#### [DATASET]
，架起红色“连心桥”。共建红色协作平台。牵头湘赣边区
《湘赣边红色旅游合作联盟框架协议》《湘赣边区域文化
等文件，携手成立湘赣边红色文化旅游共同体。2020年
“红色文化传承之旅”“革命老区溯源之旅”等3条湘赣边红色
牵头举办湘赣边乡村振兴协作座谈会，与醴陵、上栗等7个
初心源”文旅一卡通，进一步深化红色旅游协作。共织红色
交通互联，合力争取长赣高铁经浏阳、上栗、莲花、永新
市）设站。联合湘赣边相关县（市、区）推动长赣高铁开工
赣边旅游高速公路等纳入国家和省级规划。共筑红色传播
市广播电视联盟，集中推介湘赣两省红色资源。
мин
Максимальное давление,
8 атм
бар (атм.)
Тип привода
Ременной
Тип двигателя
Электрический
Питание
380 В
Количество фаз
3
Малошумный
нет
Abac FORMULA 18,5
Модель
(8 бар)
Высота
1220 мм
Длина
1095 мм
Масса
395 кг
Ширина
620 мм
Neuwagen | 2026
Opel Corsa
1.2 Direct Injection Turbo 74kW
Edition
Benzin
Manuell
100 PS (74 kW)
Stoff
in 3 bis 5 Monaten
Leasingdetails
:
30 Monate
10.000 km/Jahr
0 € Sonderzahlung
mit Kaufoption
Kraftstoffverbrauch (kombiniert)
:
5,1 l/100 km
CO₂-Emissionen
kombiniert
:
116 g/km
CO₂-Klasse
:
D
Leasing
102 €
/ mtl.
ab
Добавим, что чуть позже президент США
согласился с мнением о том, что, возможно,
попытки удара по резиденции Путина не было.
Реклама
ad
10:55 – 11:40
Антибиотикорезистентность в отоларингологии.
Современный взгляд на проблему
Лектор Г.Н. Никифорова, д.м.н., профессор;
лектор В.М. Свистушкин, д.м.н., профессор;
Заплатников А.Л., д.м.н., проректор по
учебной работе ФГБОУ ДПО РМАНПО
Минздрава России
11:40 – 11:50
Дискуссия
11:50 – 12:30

#### [TASK TO CARRY OUT]
Reproduce the entries above in full, changing "Opel Corsa" to "Opel Astra" and leaving every other line unaltered.

#### [ANSWER BOX]
，架起红色“连心桥”。共建红色协作平台。牵头湘赣边区
《湘赣边红色旅游合作联盟框架协议》《湘赣边区域文化
等文件，携手成立湘赣边红色文化旅游共同体。2020年
“红色文化传承之旅”“革命老区溯源之旅”等3条湘赣边红色
牵头举办湘赣边乡村振兴协作座谈会，与醴陵、上栗等7个
初心源”文旅一卡通，进一步深化红色旅游协作。共织红色
交通互联，合力争取长赣高铁经浏阳、上栗、莲花、永新
市）设站。联合湘赣边相关县（市、区）推动长赣高铁开工
赣边旅游高速公路等纳入国家和省级规划。共筑红色传播
市广播电视联盟，集中推介湘赣两省红色资源。
мин
Максимальное давление,
8 атм
бар (атм.)
Тип привода
Ременной
Тип двигателя
Электрический
Питание
380 В
Количество фаз
3
Малошумный
нет
Abac FORMULA 18,5
Модель
(8 бар)
Высота
1220 мм
Длина
1095 мм
Масса
395 кг
Ширина
620 мм
Neuwagen | 2026
Opel Astra
1.2 Direct Injection Turbo 74kW
Edition
Benzin
Manuell
100 PS (74 kW)
Stoff
in 3 bis 5 Monaten
Leasingdetails
:
30 Monate
10.000 km/Jahr
0 € Sonderzahlung
mit Kaufoption
Kraftstoffverbrauch (kombiniert)
:
5,1 l/100 km
CO₂-Emissionen
kombiniert
:
116 g/km
CO₂-Klasse
:
D
Leasing
102 €
/ mtl.
ab
Добавим, что чуть позже президент США
согласился с мнением о том, что, возможно,
попытки удара по резиденции Путина не было.
Реклама
ad
10:55 – 11:40
Антибиотикорезистентность в отоларингологии.
Современный взгляд на проблему
Лектор Г.Н. Никифорова, д.м.н., профессор;
лектор В.М. Свистушкин, д.м.н., профессор;
Заплатников А.Л., д.м.н., проректор по
учебной работе ФГБОУ ДПО РМАНПО
Минздрава России
11:40 – 11:50
Дискуссия
11:50 – 12:30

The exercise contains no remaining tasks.